The former Scottish & Newcastle units, whose brands include Cork city-based Beamish Crawford and account for a quarter of Heineken's sales, had "lower-than-expected profits," chief executive officer Jean Francois van Boxmeer said by phone.
The Competition Authority gave Heineken NV permission to take over Beamish and Crawford last October following an inquiry that lasted six months.
The UK beer market shrank by 5.5 per cent last year, hurt by a pub smoking ban and higher taxes, and has worsened as the nation slides into recession.
"They paid too much for S&N," Gerard Rijk, an analyst at ING in Amsterdam, said before the results. "They need to take action to fight the crisis."
Heineken didn't give any forecast for full-year profit growth. "I don't have a crystal ball," van Boxmeer said.
Excluding acquisitions and the charges, earnings before interest and tax rose 8.7 per cent, less than 2007's 20 per cent increase. Sales rose 27 per cent to €14.32 billion. The quantity of beer sold, excluding acquisitions, gained 3.6 per cent.
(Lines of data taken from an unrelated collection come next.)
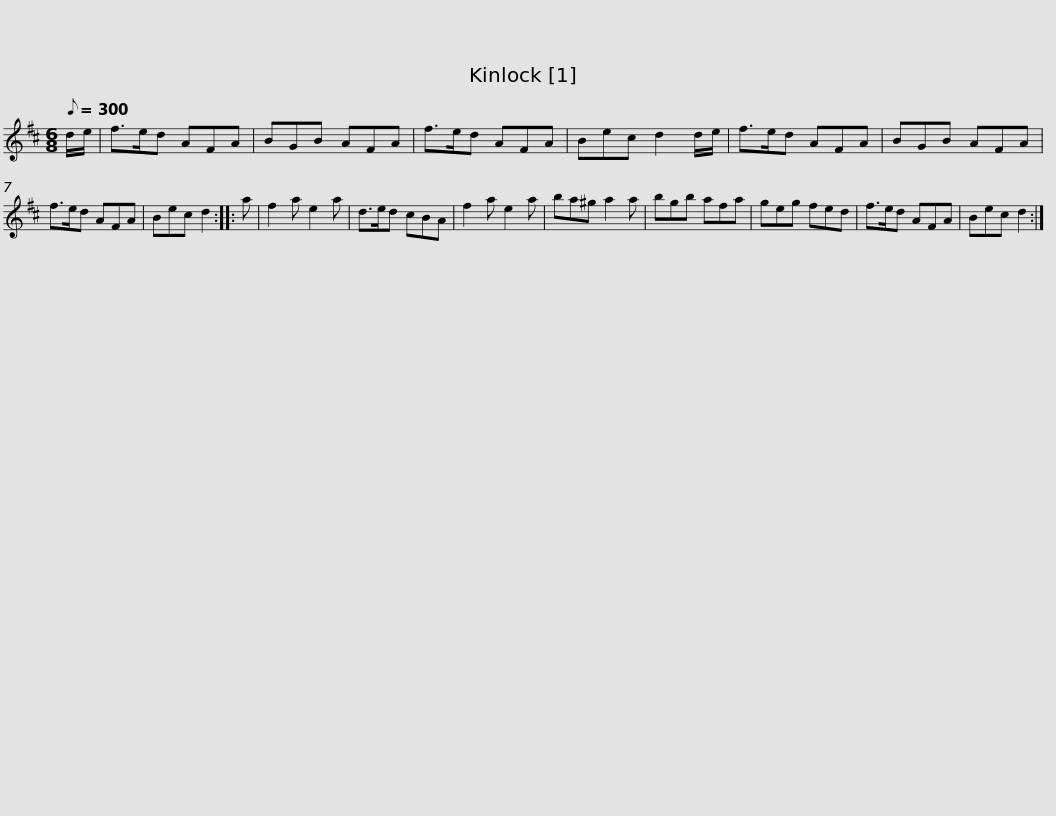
X:1
L:1/8
Q:1/8=300
M:6/8
I:linebreak $
K:none
V:1 treble transpose="8 "
V:1
[K:D] d/e/ | f>ed AFA | BGB AFA | f>ed AFA | Bec d2 d/e/ | %5
 f>ed AFA | BGB AFA |$ f>ed AFA | Bec d2 :: a | %10
 f2 a e2 a | d>ed cBA | f2 a e2 a | ba^g a2 a | bgb afa |$ %15
 geg fed | f>ed AFA | Bec d2 :| %18
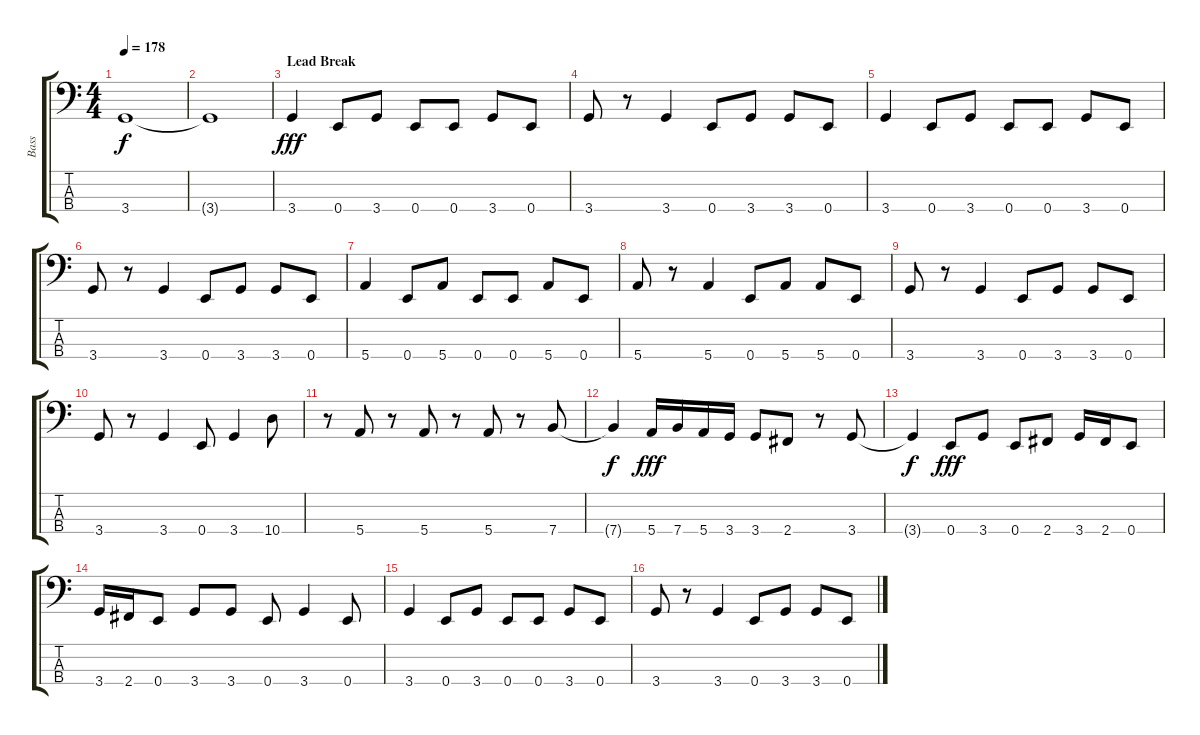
\track ("Bass" "Bass") {instrument electricbasspick}
\staff {score tabs}
\tuning (G2 D2 A1 E1) {hide}
\ts (4 4)
\tempo 178
\clef f4
\ks c
3.4{t}.1{dy f} |
3.4{t}.1 |
\section ("" "Lead Break")
3.4.4{dy fff} 0.4.8 3.4.8 0.4.8 0.4.8 3.4.8 0.4.8 |
3.4.8 r.8 3.4.4 0.4.8 3.4.8 3.4.8 0.4.8 |
3.4.4 0.4.8 3.4.8 0.4.8 0.4.8 3.4.8 0.4.8 |
3.4.8 r.8 3.4.4 0.4.8 3.4.8 3.4.8 0.4.8 |
5.4.4 0.4.8 5.4.8 0.4.8 0.4.8 5.4.8 0.4.8 |
5.4.8 r.8 5.4.4 0.4.8 5.4.8 5.4.8 0.4.8 |
3.4.8 r.8 3.4.4 0.4.8 3.4.8 3.4.8 0.4.8 |
3.4.8 r.8 3.4.4 0.4.8 3.4.4 10.4.8 |
r.8 5.4.8 r.8 5.4.8 r.8 5.4.8 r.8 7.4.8 |
7.4{t}.4{dy f} 5.4.16{dy fff} 7.4.16 5.4.16 3.4.16 3.4.8 2.4.8 r.8 3.4.8 |
3.4{t}.4{dy f} 0.4.8{dy fff} 3.4.8 0.4.8 2.4.8 3.4.16 2.4.16 0.4.8 |
3.4.16 2.4.16 0.4.8 3.4.8 3.4.8 0.4.8 3.4.4 0.4.8 |
3.4.4 0.4.8 3.4.8 0.4.8 0.4.8 3.4.8 0.4.8 |
3.4.8 r.8 3.4.4 0.4.8 3.4.8 3.4.8 0.4.8
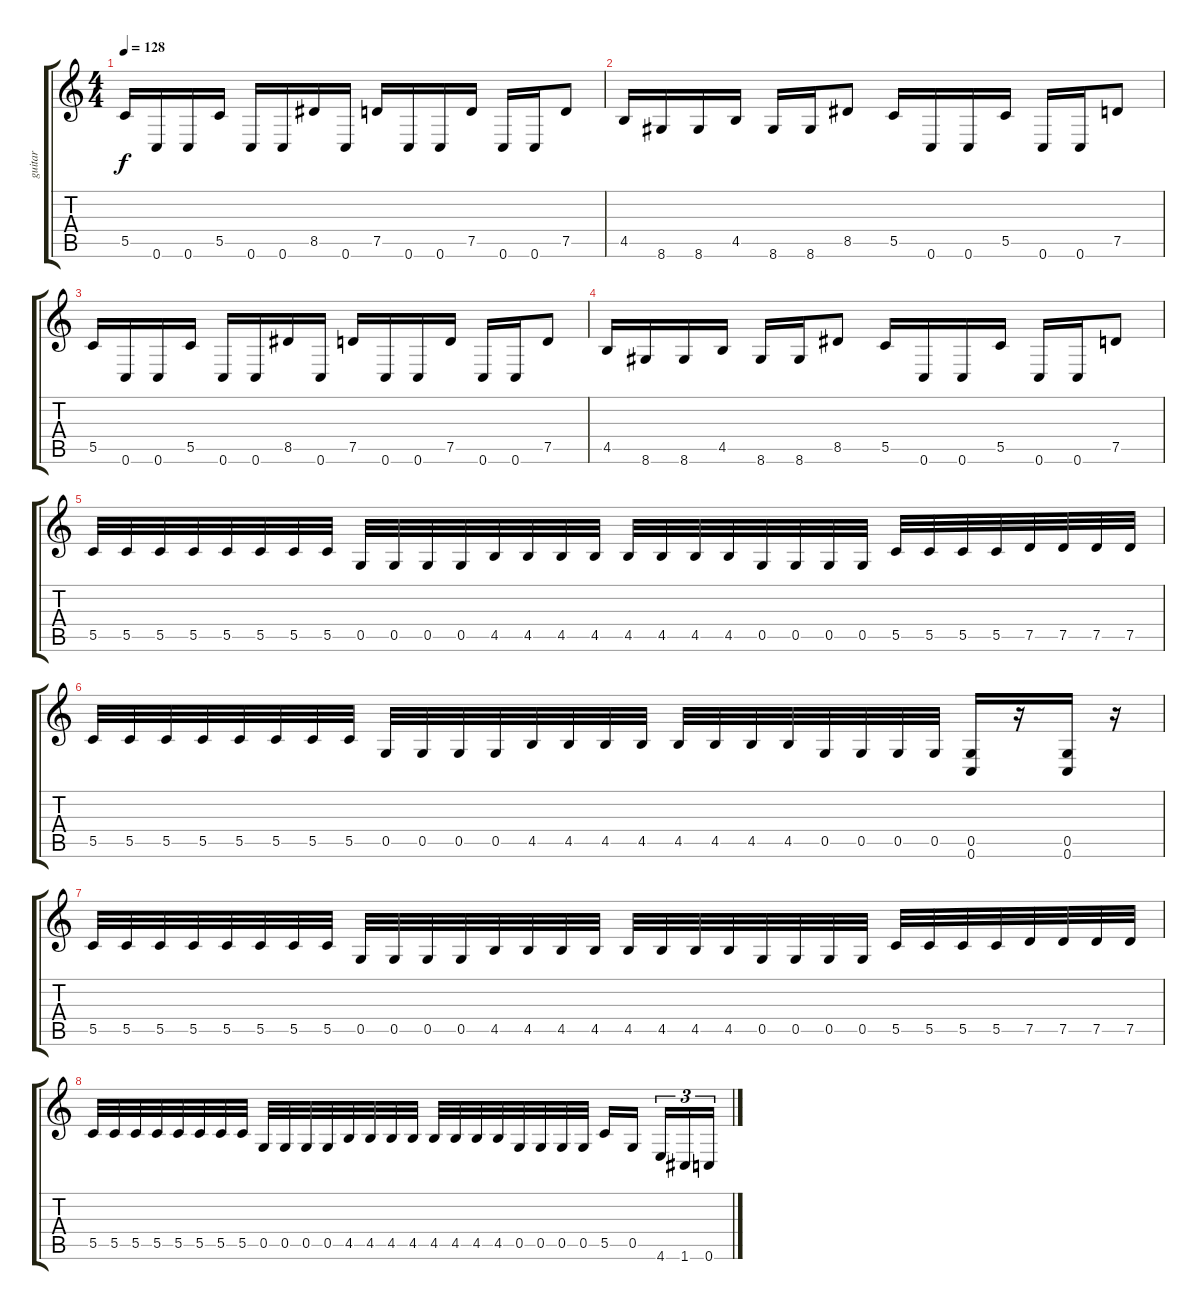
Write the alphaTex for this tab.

\track ("guitar" "guitar") {instrument distortionguitar}
\staff {score tabs}
\tuning (D4 A3 F3 C3 G2 C2) {hide}
\ts (4 4)
\tempo 128
\clef g2
\ks c
5.5.16{dy f} 0.6.16 0.6.16 5.5.16 0.6.16 0.6.16 8.5.16 0.6.16 7.5.16 0.6.16 0.6.16 7.5.16 0.6.16 0.6.16 7.5.8 |
4.5.16 8.6.16 8.6.16 4.5.16 8.6.16 8.6.16 8.5.8 5.5.16 0.6.16 0.6.16 5.5.16 0.6.16 0.6.16 7.5.8 |
5.5.16 0.6.16 0.6.16 5.5.16 0.6.16 0.6.16 8.5.16 0.6.16 7.5.16 0.6.16 0.6.16 7.5.16 0.6.16 0.6.16 7.5.8 |
4.5.16 8.6.16 8.6.16 4.5.16 8.6.16 8.6.16 8.5.8 5.5.16 0.6.16 0.6.16 5.5.16 0.6.16 0.6.16 7.5.8 |
5.5.32 5.5.32 5.5.32 5.5.32 5.5.32 5.5.32 5.5.32 5.5.32 0.5.32 0.5.32 0.5.32 0.5.32 4.5.32 4.5.32 4.5.32 4.5.32 4.5.32 4.5.32 4.5.32 4.5.32 0.5.32 0.5.32 0.5.32 0.5.32 5.5.32 5.5.32 5.5.32 5.5.32 7.5.32 7.5.32 7.5.32 7.5.32 |
5.5.32 5.5.32 5.5.32 5.5.32 5.5.32 5.5.32 5.5.32 5.5.32 0.5.32 0.5.32 0.5.32 0.5.32 4.5.32 4.5.32 4.5.32 4.5.32 4.5.32 4.5.32 4.5.32 4.5.32 0.5.32 0.5.32 0.5.32 0.5.32 (0.5 0.6).16 r.16 (0.5 0.6).16 r.16 |
5.5.32 5.5.32 5.5.32 5.5.32 5.5.32 5.5.32 5.5.32 5.5.32 0.5.32 0.5.32 0.5.32 0.5.32 4.5.32 4.5.32 4.5.32 4.5.32 4.5.32 4.5.32 4.5.32 4.5.32 0.5.32 0.5.32 0.5.32 0.5.32 5.5.32 5.5.32 5.5.32 5.5.32 7.5.32 7.5.32 7.5.32 7.5.32 |
5.5.32 5.5.32 5.5.32 5.5.32 5.5.32 5.5.32 5.5.32 5.5.32 0.5.32 0.5.32 0.5.32 0.5.32 4.5.32 4.5.32 4.5.32 4.5.32 4.5.32 4.5.32 4.5.32 4.5.32 0.5.32 0.5.32 0.5.32 0.5.32 5.5.16 0.5.16 4.6.16{tu (3 2)} 1.6.16{tu (3 2)} 0.6.16{tu (3 2)}
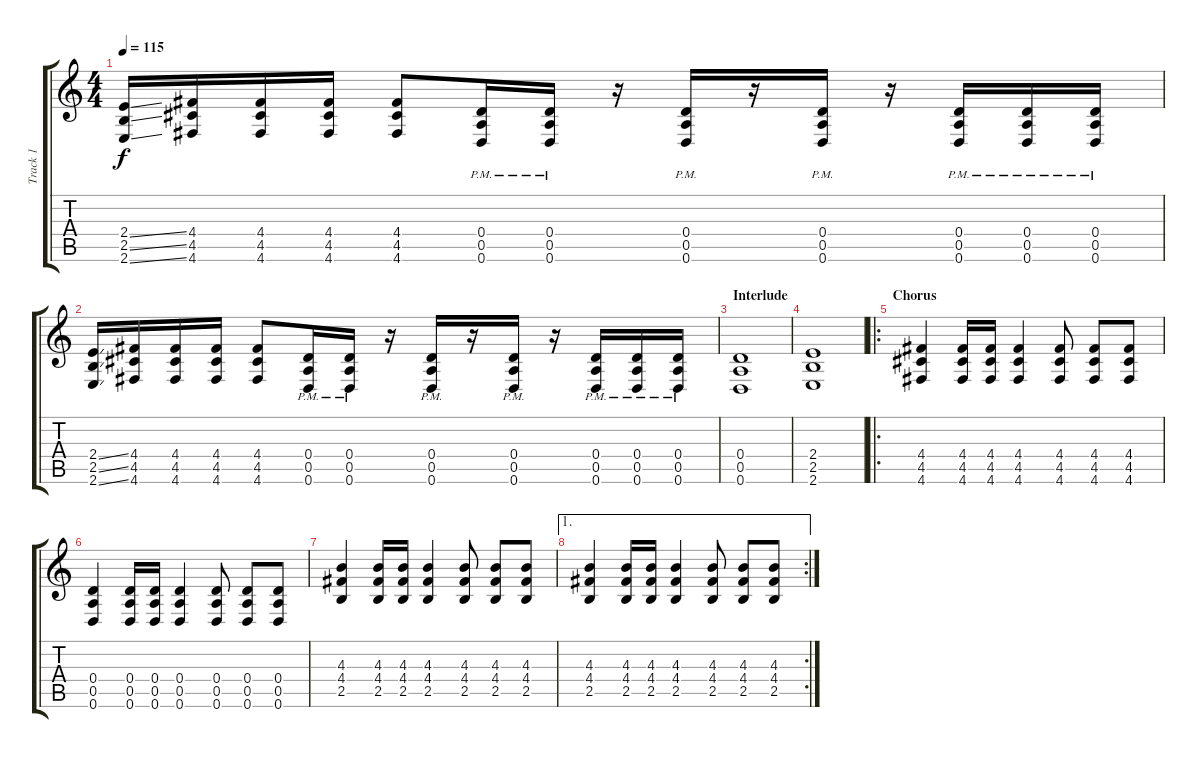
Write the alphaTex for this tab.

\track ("Track 1" "Track 1") {instrument distortionguitar}
\staff {score tabs}
\tuning (E4 B3 G3 D3 A2 D2) {hide}
\ts (4 4)
\tempo 115
\clef g2
\ks c
(2.4{ss} 2.5{ss} 2.6{ss}).16{dy f} (4.4 4.5 4.6).16 (4.4 4.5 4.6).16 (4.4 4.5 4.6).16 (4.4 4.5 4.6).8 (0.4{pm} 0.5{pm} 0.6{pm}).16 (0.4{pm} 0.5{pm} 0.6{pm}).16 r.16 (0.4{pm} 0.5{pm} 0.6{pm}).16 r.16 (0.4{pm} 0.5{pm} 0.6{pm}).16 r.16 (0.4{pm} 0.5{pm} 0.6{pm}).16 (0.4{pm} 0.5{pm} 0.6{pm}).16 (0.4{pm} 0.5{pm} 0.6{pm}).16 |
(2.4{ss} 2.5{ss} 2.6{ss}).16 (4.4 4.5 4.6).16 (4.4 4.5 4.6).16 (4.4 4.5 4.6).16 (4.4 4.5 4.6).8 (0.4{pm} 0.5{pm} 0.6{pm}).16 (0.4{pm} 0.5{pm} 0.6{pm}).16 r.16 (0.4{pm} 0.5{pm} 0.6{pm}).16 r.16 (0.4{pm} 0.5{pm} 0.6{pm}).16 r.16 (0.4{pm} 0.5{pm} 0.6{pm}).16 (0.4{pm} 0.5{pm} 0.6{pm}).16 (0.4{pm} 0.5{pm} 0.6{pm}).16 |
\section ("" "Interlude")
(0.4 0.5 0.6).1 |
(2.4 2.5 2.6).1 |
\ro
\section ("" "Chorus")
(4.4 4.5 4.6).4 (4.4 4.5 4.6).16 (4.4 4.5 4.6).16 (4.4 4.5 4.6).4 (4.4 4.5 4.6).8 (4.4 4.5 4.6).8 (4.4 4.5 4.6).8 |
(0.4 0.5 0.6).4 (0.4 0.5 0.6).16 (0.4 0.5 0.6).16 (0.4 0.5 0.6).4 (0.4 0.5 0.6).8 (0.4 0.5 0.6).8 (0.4 0.5 0.6).8 |
(4.3 4.4 2.5).4 (4.3 4.4 2.5).16 (4.3 4.4 2.5).16 (4.3 4.4 2.5).4 (4.3 4.4 2.5).8 (4.3 4.4 2.5).8 (4.3 4.4 2.5).8 |
\ae 1
\rc 2
(4.3 4.4 2.5).4 (4.3 4.4 2.5).16 (4.3 4.4 2.5).16 (4.3 4.4 2.5).4 (4.3 4.4 2.5).8 (4.3 4.4 2.5).8 (4.3 4.4 2.5).8
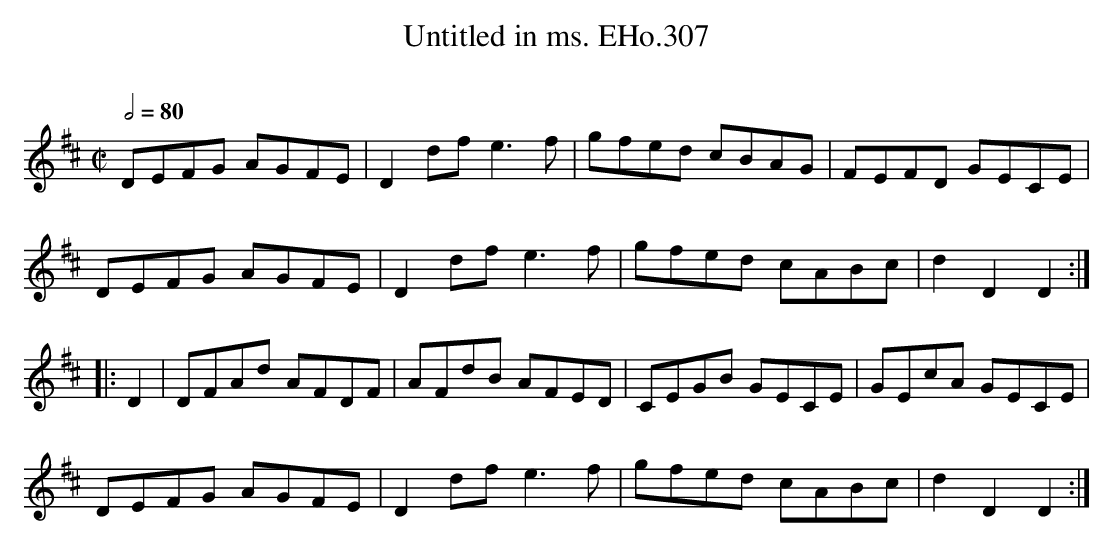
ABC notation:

X:1
T:Untitled in ms. EHo.307
M:C|
L:1/8
Q:1/2=80
O:
K:D
DEFG AGFE | D2df e3f | gfed cBAG | FEFD GECE |
DEFG AGFE | D2df e3f | gfed cABc | d2D2D2 :|
|: D2 | DFAd AFDF | AFdB AFED | CEGB GECE | GEcA GECE |
DEFG AGFE | D2df e3f | gfed cABc | d2D2D2 :|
That beat Heineken's previous target of at least "mid-single digits" percentage growth.
The brewer will focus on cost-cutting "everywhere in the company" as it no longer expects the S&N deal to add to earnings per share by 2012, as originally planned. Cost savings from the acquisition have reached 40 million euros so far.
"One thing that all the brewers have in common is the prospect of material cost savings," Investec analyst Anthony Geard said in an e-mailed note.
The Dutch brewer and rival Carlsberg A/S split up Scottish & Newcastle in a deal worth about $15 billion last year, with the Danish company getting the Russian assets.